O que esse salto para a estagnação ou mesmo para a recessão implica? Primeiro, podemos esperar que a crise política em gestação no primeiro semestre do governo Bolsonaro seja agravada por uma economia estagnada (no mínimo). Nas ruas e no Congresso Nacional, a pressão do desemprego, a baixa arrecadação tributária gerada pela economia no fundo do poço e a resistência a novos cortes de verbas orçamentárias podem forçar o relaxamento da regra de ouro no art. 167.III da Constituição Federal (a proibição de endividamento público para gastos correntes) ou até mesmo da EC do Teto. Caso isso não aconteça, o governo corre o risco de descumprir umas das leis e ficar vulnerável (legalmente) a um processo de impeachment.

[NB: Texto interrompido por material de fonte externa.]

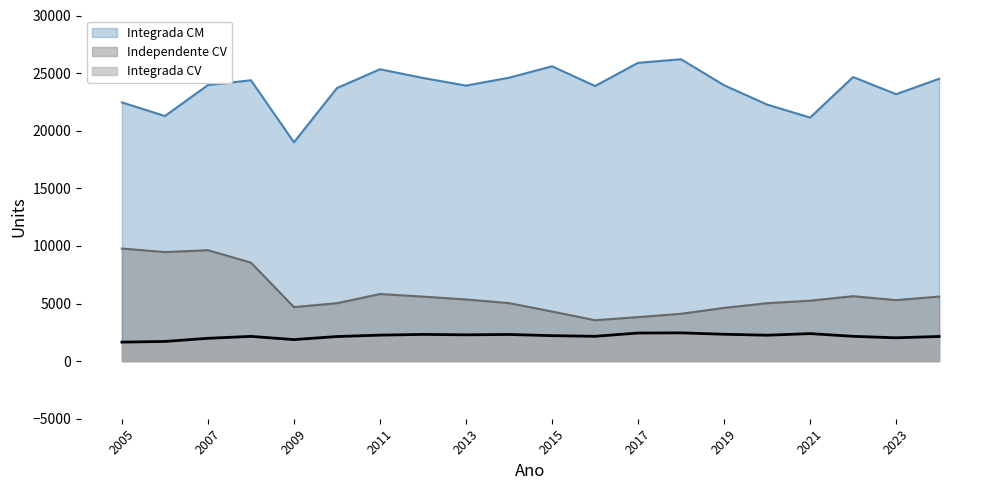

Where is Independente CV nearest to the value 6662?

2011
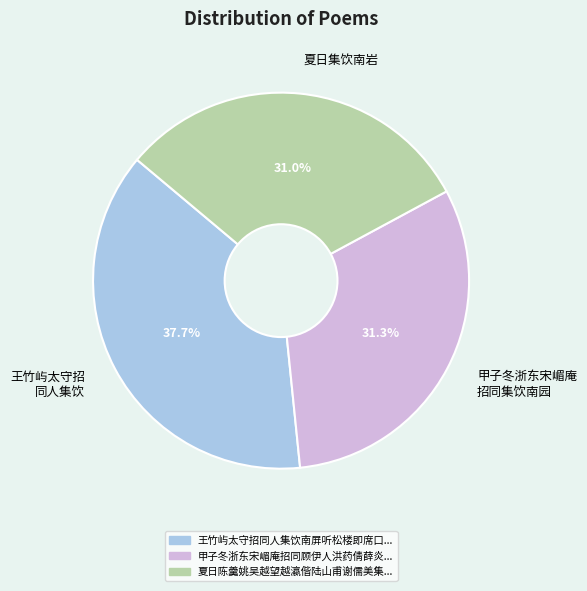

What is the largest slice in the pie chart?

王竹屿太守招 同人集饮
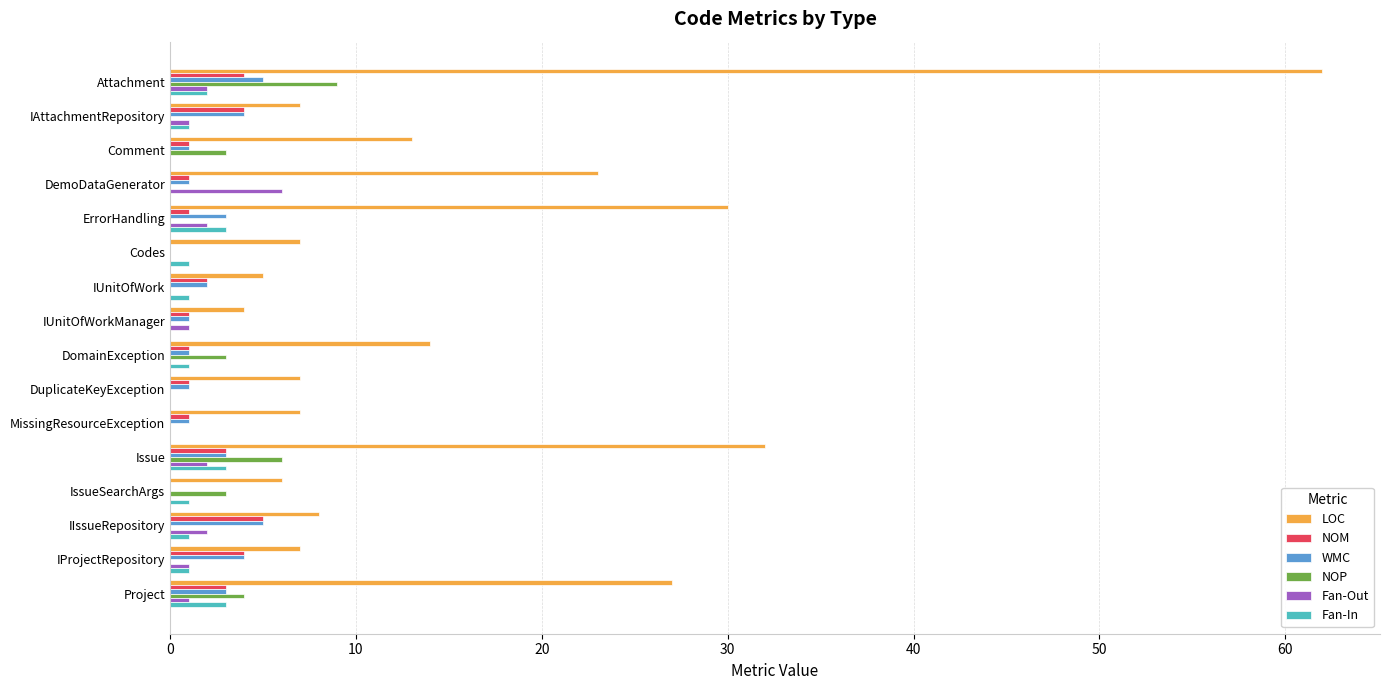

At which category is the sum across all series the highest?

Attachment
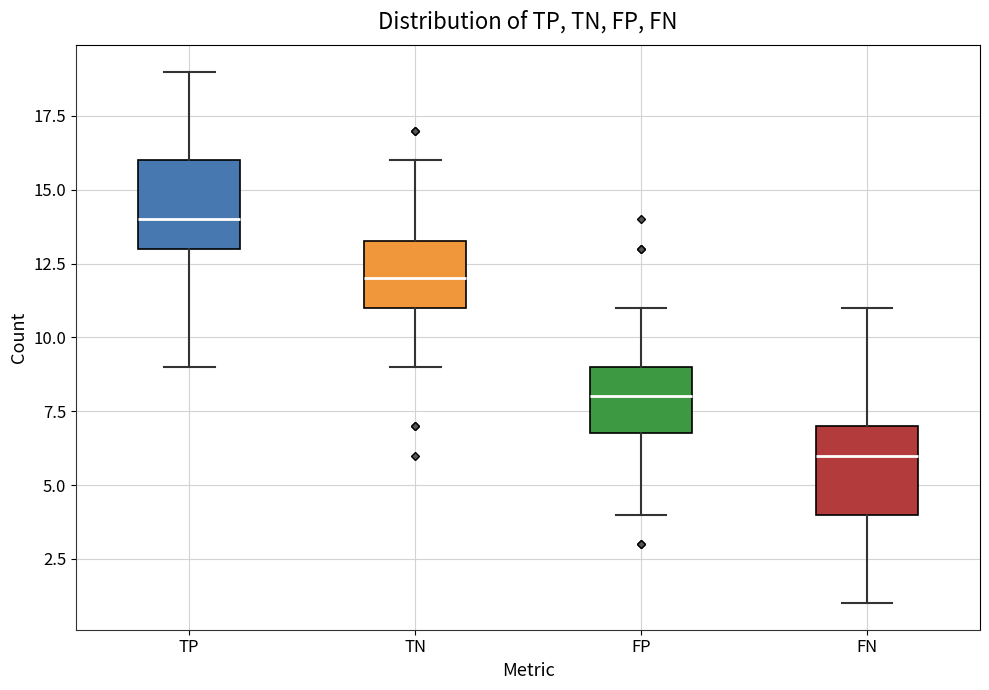

Reading left to right, transcribe this box plot: for each box, give where its median line is, the range the box spans, and where its two whiskers end, as read against the y-axis. The values are not printed on the chart, so give them approximately, as read against the axis.

TP: median 14.0, box 13.0 to 16.0, whiskers 9.0 to 19.0
TN: median 12.0, box 11.0 to 13.5, whiskers 9.0 to 16.0
FP: median 8.0, box 7.0 to 9.0, whiskers 4.0 to 11.0
FN: median 6.0, box 4.0 to 7.0, whiskers 1.0 to 11.0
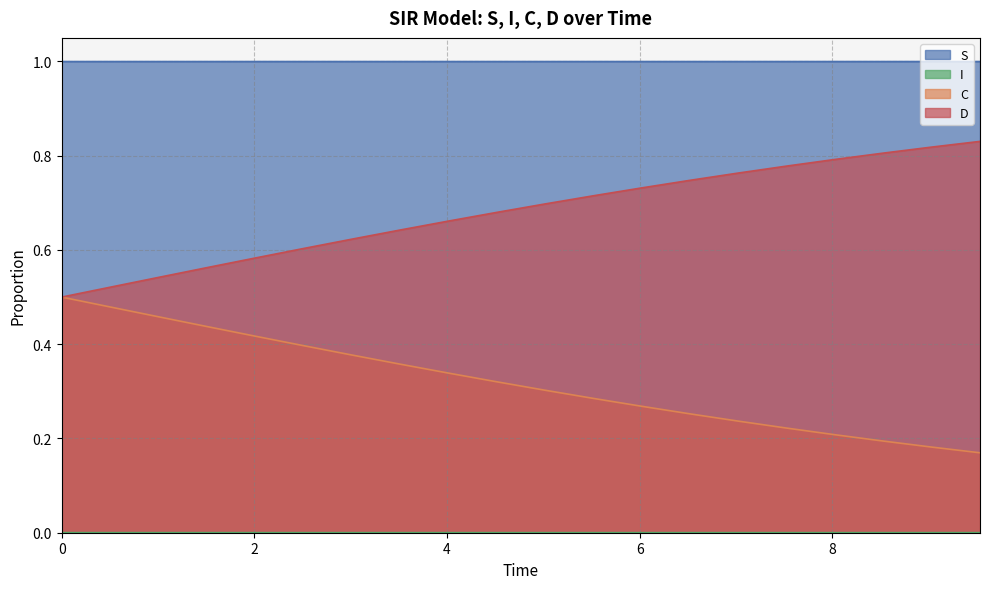

True or false: C and D cross at least once.

False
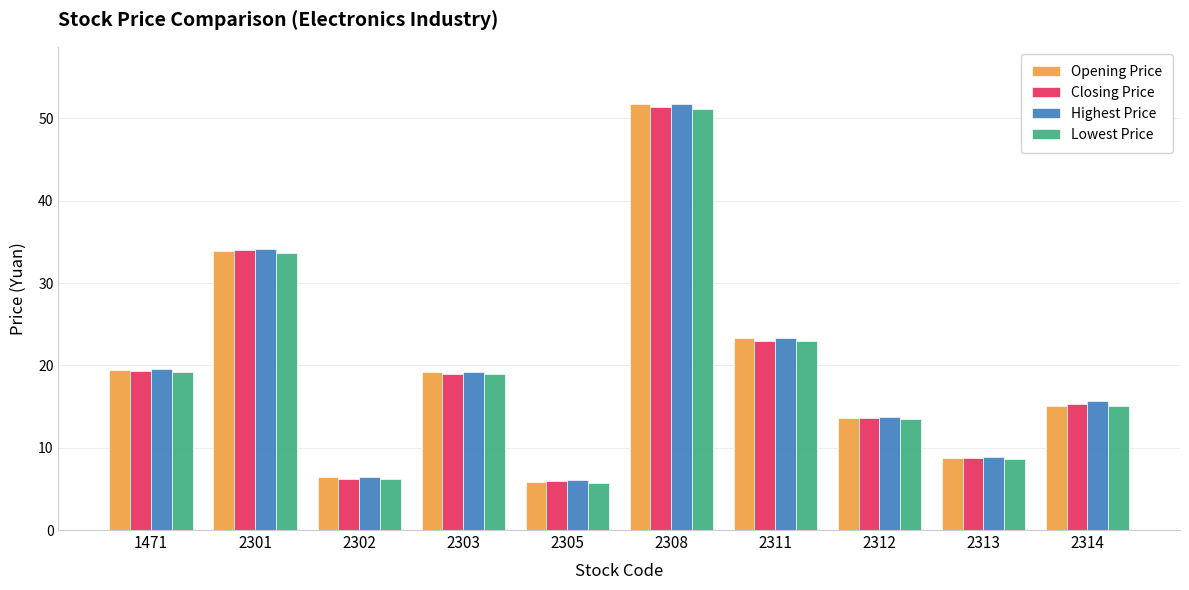

Is the value of Highest Price at 2305 greater than the value of Opening Price at 2311?

No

Segundo o governo vai usar a crise orçamentária produzida pela constitucionalização da austeridade para justificar ainda mais austeridade e corte de direitos, sobretudo na Previdência Social. Contudo, novos cortes orçamentários vão reiterar o círculo vicioso da austeridade, mantendo a economia e a arrecadação tributária na lona e aumentando o cordão dos desiludidos com o governo Bolsonaro nas ruas e no Congresso.
O improvável é que, sem que a economia mundial nos puxe pelos cabelos, a economia brasileira saia do fundo do poço levantada pela confiança empresarial ou pela euforia da Bolsa de Valores. Não há solução sem revogar a emenda constitucional da austeridade, distribuir renda e direitos, animar a demanda efetiva e o emprego.